I dati recenti mostrano una mancanza di ulteriori progressi sul fronte dell’inflazione. Lo afferma il presidente della Federal Reserve Jerome Powell, che ha anche aggiunto: “Se inflazione rimarrà alta, i tassi resteranno al livello attuale per il tempo necessario”.
Per avere fiducia su un calo sostenibile dell’inflazione verso il target del 2 per cento “ci vorrà probabilmente più tempo”, afferma il presidente della Fed. Powell da tempo segnala che la banca centrale sarà pronta a tagliare i tassi quando avrà maggiore fiducia su un calo dell’inflazione. Le sue parole sembrano indicare che la Fed manterrà i tassi alti per un periodo più lungo delle attese alla luce di una persistente inflazione.

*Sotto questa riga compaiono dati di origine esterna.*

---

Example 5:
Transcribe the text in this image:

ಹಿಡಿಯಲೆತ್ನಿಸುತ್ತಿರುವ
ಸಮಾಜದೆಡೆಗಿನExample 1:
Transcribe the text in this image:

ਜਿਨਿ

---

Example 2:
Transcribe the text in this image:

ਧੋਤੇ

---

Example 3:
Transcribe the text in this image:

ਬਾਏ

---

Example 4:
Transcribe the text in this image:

L’inflazione stabile nell’ultimo trimestre “ha introdotto una nuova incertezza su quando e se la Fed avrà la possibilità di abbassare i tassi d’interesse più tardi nel corso dell’anno”, ha detto Jerome Powell, parlando a un forum economico.

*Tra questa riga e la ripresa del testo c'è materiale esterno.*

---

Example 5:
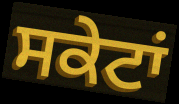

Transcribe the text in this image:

ਸਕੇਟਾਂ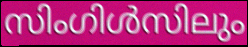
സിംഗിൾസിലുംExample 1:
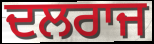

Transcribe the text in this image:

ਦਲਰਾਜ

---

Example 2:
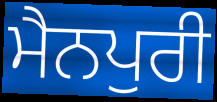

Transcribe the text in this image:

ਮੈਨਪੁਰੀ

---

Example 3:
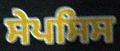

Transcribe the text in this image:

ਸੇਪਸਿਸ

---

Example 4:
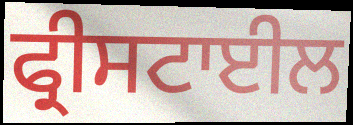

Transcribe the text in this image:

ਫ੍ਰੀਸਟਾਈਲ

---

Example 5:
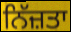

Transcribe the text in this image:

ਨਿੱਜ਼ਤਾ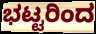
ಭಟ್ಟರಿಂದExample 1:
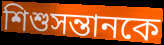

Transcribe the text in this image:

শিশুসন্তানকে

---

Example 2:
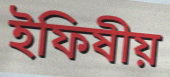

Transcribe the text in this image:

ইফিষীয়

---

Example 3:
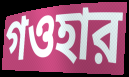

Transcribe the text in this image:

গওহার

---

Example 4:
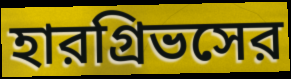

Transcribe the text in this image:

La scorsa settimana la Bce (che storicamente si è sempre allineata alle decisione della banca centrale statunitense) aveva mantenuto i tassi invariati, anche se l’appuntamento con la sforbiciata dovrebbe essere solo rinviato al mese di giugno. A questo punto la domanda è: il disallineamento tra la politica monetaria della prima economia al mondo e quella dell’Eurozona quali effetti macroeconomici produrrà?

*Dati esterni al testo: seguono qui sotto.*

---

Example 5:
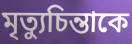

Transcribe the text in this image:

মৃত্যুচিন্তাকে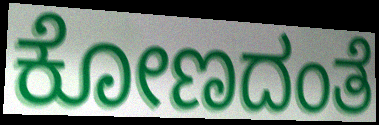
ಕೋಣದಂತೆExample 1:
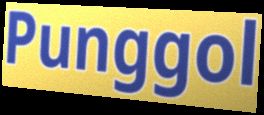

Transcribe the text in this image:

Punggol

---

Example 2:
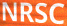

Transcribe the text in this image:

NRSC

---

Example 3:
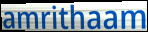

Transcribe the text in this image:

amrithaam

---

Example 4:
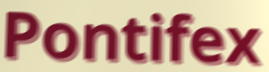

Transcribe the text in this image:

Pontifex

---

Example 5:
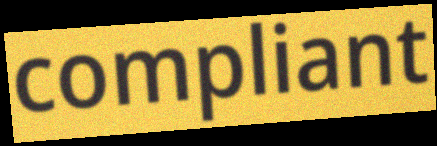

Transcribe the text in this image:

compliant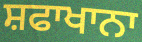
ਸ਼ਫਾਖਾਨਾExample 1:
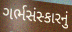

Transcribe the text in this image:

ગર્ભસંસ્કારનું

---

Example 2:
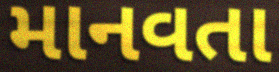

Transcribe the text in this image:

માનવતા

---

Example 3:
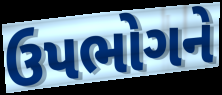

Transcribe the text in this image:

ઉપભોગને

Lo scenario che si va delineando è di un’inflazione che difficilmente rientrerà stabilmente sotto al 2% (soprattutto in Europa) e con tassi di interesse che ci impiegheranno probabilmente anni a tornare su livelli più bassi di quelli attuali. Sembra lontano un secolo quando, pochi anni fa, gli economisti si struggevano per il fatto di non comprendere perché l’indice dei prezzi al consumo fosse così disperatamente basso. Erano gli anni dei tassi di interesse intorno allo zero e in alcuni casi negativi.